(Data for this task)
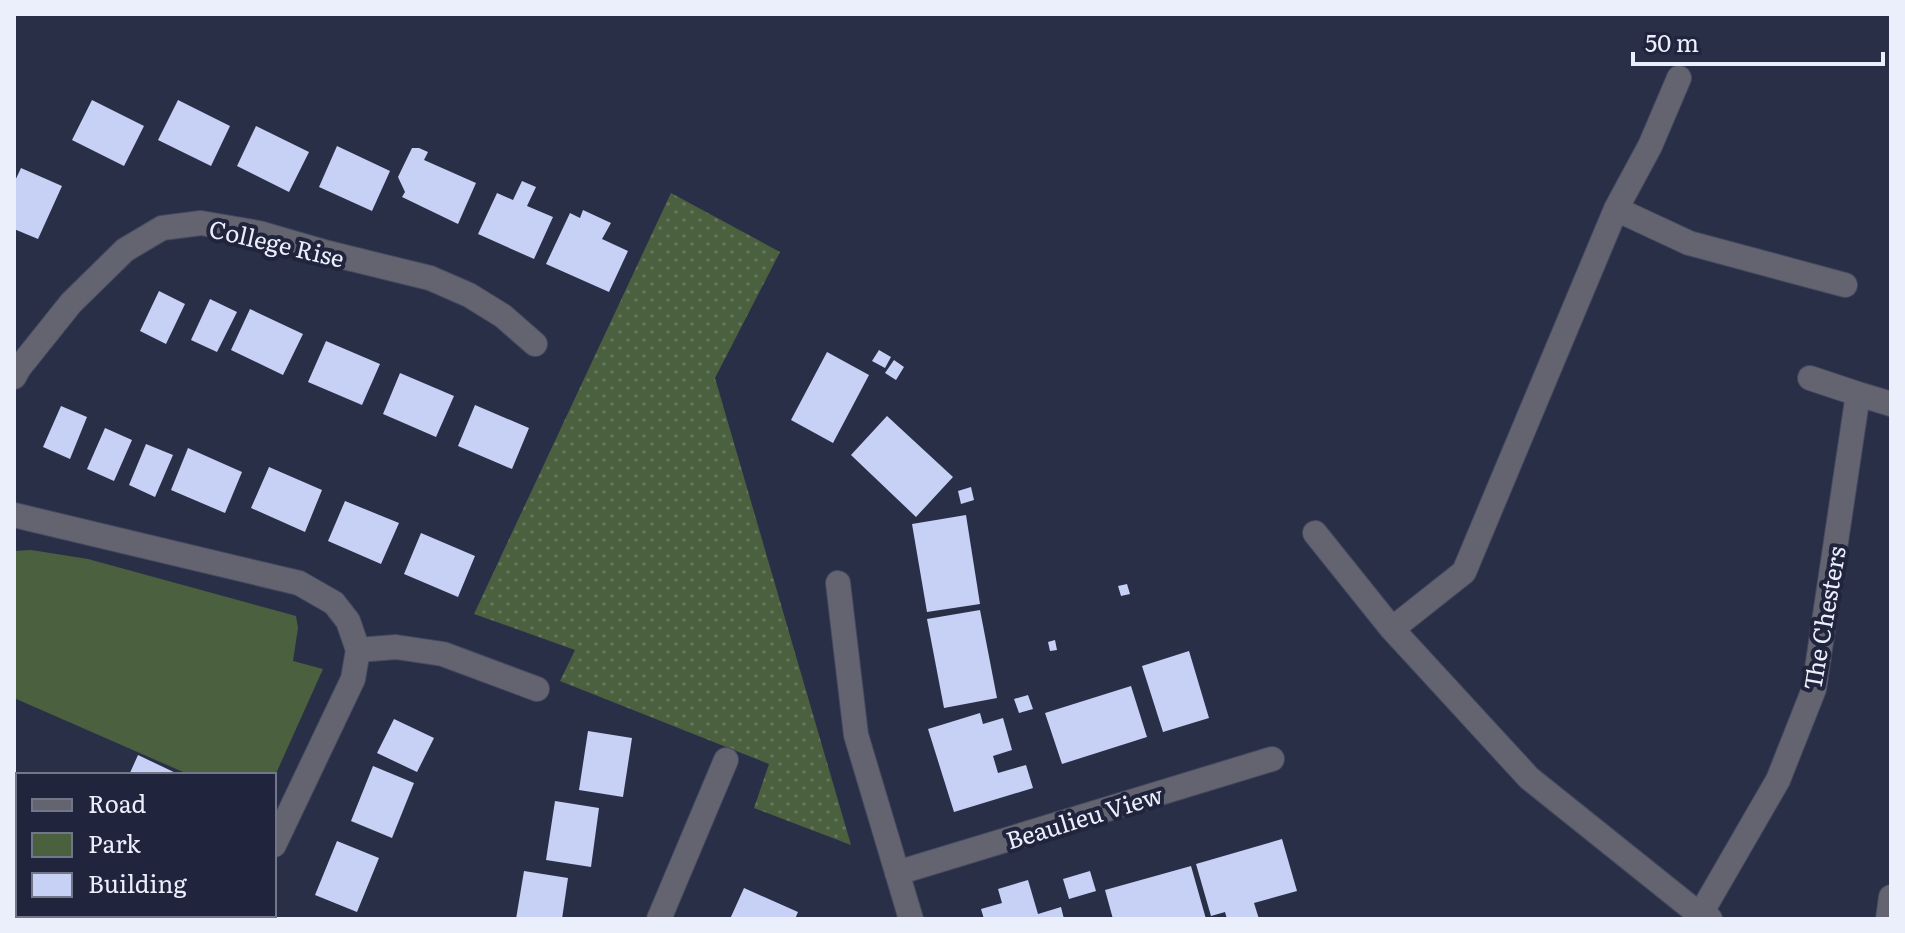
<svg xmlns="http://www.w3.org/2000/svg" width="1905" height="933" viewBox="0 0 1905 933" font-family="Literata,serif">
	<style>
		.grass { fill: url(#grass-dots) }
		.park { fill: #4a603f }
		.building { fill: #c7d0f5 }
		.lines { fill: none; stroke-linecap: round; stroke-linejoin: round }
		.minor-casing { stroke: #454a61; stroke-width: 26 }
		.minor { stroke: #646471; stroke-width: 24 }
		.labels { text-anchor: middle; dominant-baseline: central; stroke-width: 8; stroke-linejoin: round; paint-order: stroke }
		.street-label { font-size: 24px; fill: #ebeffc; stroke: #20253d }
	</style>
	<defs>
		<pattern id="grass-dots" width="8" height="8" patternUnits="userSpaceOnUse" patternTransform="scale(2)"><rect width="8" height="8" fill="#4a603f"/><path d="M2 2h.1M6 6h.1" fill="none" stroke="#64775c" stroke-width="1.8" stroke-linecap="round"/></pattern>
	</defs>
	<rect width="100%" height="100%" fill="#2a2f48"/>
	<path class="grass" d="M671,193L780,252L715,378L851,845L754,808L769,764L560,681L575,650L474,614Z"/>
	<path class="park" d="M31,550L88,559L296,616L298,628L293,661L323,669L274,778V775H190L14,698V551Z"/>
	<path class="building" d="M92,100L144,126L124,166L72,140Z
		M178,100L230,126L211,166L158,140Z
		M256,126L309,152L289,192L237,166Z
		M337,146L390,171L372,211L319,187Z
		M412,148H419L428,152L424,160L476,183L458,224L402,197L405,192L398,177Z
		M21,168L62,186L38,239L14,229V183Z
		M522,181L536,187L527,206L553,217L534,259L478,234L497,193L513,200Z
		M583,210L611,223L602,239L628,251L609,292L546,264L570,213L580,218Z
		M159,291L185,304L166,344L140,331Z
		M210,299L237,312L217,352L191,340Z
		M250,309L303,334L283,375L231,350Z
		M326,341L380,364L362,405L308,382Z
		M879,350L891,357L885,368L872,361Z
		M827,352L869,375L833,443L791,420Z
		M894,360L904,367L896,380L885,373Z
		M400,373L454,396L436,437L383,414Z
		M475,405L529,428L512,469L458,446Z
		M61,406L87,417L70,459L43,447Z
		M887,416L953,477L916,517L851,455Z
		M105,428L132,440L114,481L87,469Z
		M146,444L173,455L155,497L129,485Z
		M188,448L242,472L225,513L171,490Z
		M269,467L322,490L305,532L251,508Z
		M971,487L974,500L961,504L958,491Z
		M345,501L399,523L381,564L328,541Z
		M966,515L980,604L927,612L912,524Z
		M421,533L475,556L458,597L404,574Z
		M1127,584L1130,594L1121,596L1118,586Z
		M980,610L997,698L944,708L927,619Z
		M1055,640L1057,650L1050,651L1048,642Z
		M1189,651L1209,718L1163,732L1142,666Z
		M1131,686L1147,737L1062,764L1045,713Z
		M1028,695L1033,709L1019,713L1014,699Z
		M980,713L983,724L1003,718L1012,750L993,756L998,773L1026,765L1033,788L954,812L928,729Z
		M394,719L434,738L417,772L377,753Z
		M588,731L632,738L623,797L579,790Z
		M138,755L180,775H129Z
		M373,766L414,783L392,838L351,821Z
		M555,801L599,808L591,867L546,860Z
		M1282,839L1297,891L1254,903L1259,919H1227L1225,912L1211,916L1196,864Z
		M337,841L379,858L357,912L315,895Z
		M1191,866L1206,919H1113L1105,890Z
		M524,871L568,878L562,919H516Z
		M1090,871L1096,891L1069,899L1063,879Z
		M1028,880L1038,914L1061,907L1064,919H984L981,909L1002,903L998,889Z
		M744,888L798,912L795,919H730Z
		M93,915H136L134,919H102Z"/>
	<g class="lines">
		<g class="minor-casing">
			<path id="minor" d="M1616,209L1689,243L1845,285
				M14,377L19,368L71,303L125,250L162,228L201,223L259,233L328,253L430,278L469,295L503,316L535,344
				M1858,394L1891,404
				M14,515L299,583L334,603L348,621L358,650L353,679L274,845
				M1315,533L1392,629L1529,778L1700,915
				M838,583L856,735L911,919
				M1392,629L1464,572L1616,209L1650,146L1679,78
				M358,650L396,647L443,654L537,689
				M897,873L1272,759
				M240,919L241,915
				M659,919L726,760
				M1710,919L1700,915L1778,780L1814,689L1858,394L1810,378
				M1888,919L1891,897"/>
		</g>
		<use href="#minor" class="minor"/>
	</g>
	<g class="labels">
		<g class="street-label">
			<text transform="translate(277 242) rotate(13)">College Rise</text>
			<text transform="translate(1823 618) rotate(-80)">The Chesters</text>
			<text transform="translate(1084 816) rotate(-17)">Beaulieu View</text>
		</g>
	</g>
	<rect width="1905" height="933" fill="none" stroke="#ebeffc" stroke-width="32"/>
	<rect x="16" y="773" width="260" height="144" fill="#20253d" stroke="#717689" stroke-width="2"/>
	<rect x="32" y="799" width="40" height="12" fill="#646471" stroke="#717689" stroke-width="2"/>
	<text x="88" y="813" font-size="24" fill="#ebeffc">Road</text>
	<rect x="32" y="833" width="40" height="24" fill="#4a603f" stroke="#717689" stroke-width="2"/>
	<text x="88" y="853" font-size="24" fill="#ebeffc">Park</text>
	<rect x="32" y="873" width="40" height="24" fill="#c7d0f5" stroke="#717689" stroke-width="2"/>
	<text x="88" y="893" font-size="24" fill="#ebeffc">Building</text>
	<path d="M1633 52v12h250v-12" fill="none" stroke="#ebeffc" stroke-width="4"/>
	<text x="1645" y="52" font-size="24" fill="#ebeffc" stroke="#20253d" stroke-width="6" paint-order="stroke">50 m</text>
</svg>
(End Data for this task)
# [Task item]
All of the entries must be reproduced exactly, with no pictures kept.

# [Task answer]
<svg xmlns="http://www.w3.org/2000/svg" width="1905" height="933" viewBox="0 0 1905 933" font-family="Literata,serif">
	<style>
		.grass { fill: url(#grass-dots) }
		.park { fill: #4a603f }
		.building { fill: #c7d0f5 }
		.lines { fill: none; stroke-linecap: round; stroke-linejoin: round }
		.minor-casing { stroke: #454a61; stroke-width: 26 }
		.minor { stroke: #646471; stroke-width: 24 }
		.labels { text-anchor: middle; dominant-baseline: central; stroke-width: 8; stroke-linejoin: round; paint-order: stroke }
		.street-label { font-size: 24px; fill: #ebeffc; stroke: #20253d }
	</style>
	<defs>
		<pattern id="grass-dots" width="8" height="8" patternUnits="userSpaceOnUse" patternTransform="scale(2)"><rect width="8" height="8" fill="#4a603f"/><path d="M2 2h.1M6 6h.1" fill="none" stroke="#64775c" stroke-width="1.8" stroke-linecap="round"/></pattern>
	</defs>
	<rect width="100%" height="100%" fill="#2a2f48"/>
	<path class="grass" d="M671,193L780,252L715,378L851,845L754,808L769,764L560,681L575,650L474,614Z"/>
	<path class="park" d="M31,550L88,559L296,616L298,628L293,661L323,669L274,778V775H190L14,698V551Z"/>
	<path class="building" d="M92,100L144,126L124,166L72,140Z
		M178,100L230,126L211,166L158,140Z
		M256,126L309,152L289,192L237,166Z
		M337,146L390,171L372,211L319,187Z
		M412,148H419L428,152L424,160L476,183L458,224L402,197L405,192L398,177Z
		M21,168L62,186L38,239L14,229V183Z
		M522,181L536,187L527,206L553,217L534,259L478,234L497,193L513,200Z
		M583,210L611,223L602,239L628,251L609,292L546,264L570,213L580,218Z
		M159,291L185,304L166,344L140,331Z
		M210,299L237,312L217,352L191,340Z
		M250,309L303,334L283,375L231,350Z
		M326,341L380,364L362,405L308,382Z
		M879,350L891,357L885,368L872,361Z
		M827,352L869,375L833,443L791,420Z
		M894,360L904,367L896,380L885,373Z
		M400,373L454,396L436,437L383,414Z
		M475,405L529,428L512,469L458,446Z
		M61,406L87,417L70,459L43,447Z
		M887,416L953,477L916,517L851,455Z
		M105,428L132,440L114,481L87,469Z
		M146,444L173,455L155,497L129,485Z
		M188,448L242,472L225,513L171,490Z
		M269,467L322,490L305,532L251,508Z
		M971,487L974,500L961,504L958,491Z
		M345,501L399,523L381,564L328,541Z
		M966,515L980,604L927,612L912,524Z
		M421,533L475,556L458,597L404,574Z
		M1127,584L1130,594L1121,596L1118,586Z
		M980,610L997,698L944,708L927,619Z
		M1055,640L1057,650L1050,651L1048,642Z
		M1189,651L1209,718L1163,732L1142,666Z
		M1131,686L1147,737L1062,764L1045,713Z
		M1028,695L1033,709L1019,713L1014,699Z
		M980,713L983,724L1003,718L1012,750L993,756L998,773L1026,765L1033,788L954,812L928,729Z
		M394,719L434,738L417,772L377,753Z
		M588,731L632,738L623,797L579,790Z
		M138,755L180,775H129Z
		M373,766L414,783L392,838L351,821Z
		M555,801L599,808L591,867L546,860Z
		M1282,839L1297,891L1254,903L1259,919H1227L1225,912L1211,916L1196,864Z
		M337,841L379,858L357,912L315,895Z
		M1191,866L1206,919H1113L1105,890Z
		M524,871L568,878L562,919H516Z
		M1090,871L1096,891L1069,899L1063,879Z
		M1028,880L1038,914L1061,907L1064,919H984L981,909L1002,903L998,889Z
		M744,888L798,912L795,919H730Z
		M93,915H136L134,919H102Z"/>
	<g class="lines">
		<g class="minor-casing">
			<path id="minor" d="M1616,209L1689,243L1845,285
				M14,377L19,368L71,303L125,250L162,228L201,223L259,233L328,253L430,278L469,295L503,316L535,344
				M1858,394L1891,404
				M14,515L299,583L334,603L348,621L358,650L353,679L274,845
				M1315,533L1392,629L1529,778L1700,915
				M838,583L856,735L911,919
				M1392,629L1464,572L1616,209L1650,146L1679,78
				M358,650L396,647L443,654L537,689
				M897,873L1272,759
				M240,919L241,915
				M659,919L726,760
				M1710,919L1700,915L1778,780L1814,689L1858,394L1810,378
				M1888,919L1891,897"/>
		</g>
		<use href="#minor" class="minor"/>
	</g>
	<g class="labels">
		<g class="street-label">
			<text transform="translate(277 242) rotate(13)">College Rise</text>
			<text transform="translate(1823 618) rotate(-80)">The Chesters</text>
			<text transform="translate(1084 816) rotate(-17)">Beaulieu View</text>
		</g>
	</g>
	<rect width="1905" height="933" fill="none" stroke="#ebeffc" stroke-width="32"/>
	<rect x="16" y="773" width="260" height="144" fill="#20253d" stroke="#717689" stroke-width="2"/>
	<rect x="32" y="799" width="40" height="12" fill="#646471" stroke="#717689" stroke-width="2"/>
	<text x="88" y="813" font-size="24" fill="#ebeffc">Road</text>
	<rect x="32" y="833" width="40" height="24" fill="#4a603f" stroke="#717689" stroke-width="2"/>
	<text x="88" y="853" font-size="24" fill="#ebeffc">Park</text>
	<rect x="32" y="873" width="40" height="24" fill="#c7d0f5" stroke="#717689" stroke-width="2"/>
	<text x="88" y="893" font-size="24" fill="#ebeffc">Building</text>
	<path d="M1633 52v12h250v-12" fill="none" stroke="#ebeffc" stroke-width="4"/>
	<text x="1645" y="52" font-size="24" fill="#ebeffc" stroke="#20253d" stroke-width="6" paint-order="stroke">50 m</text>
</svg>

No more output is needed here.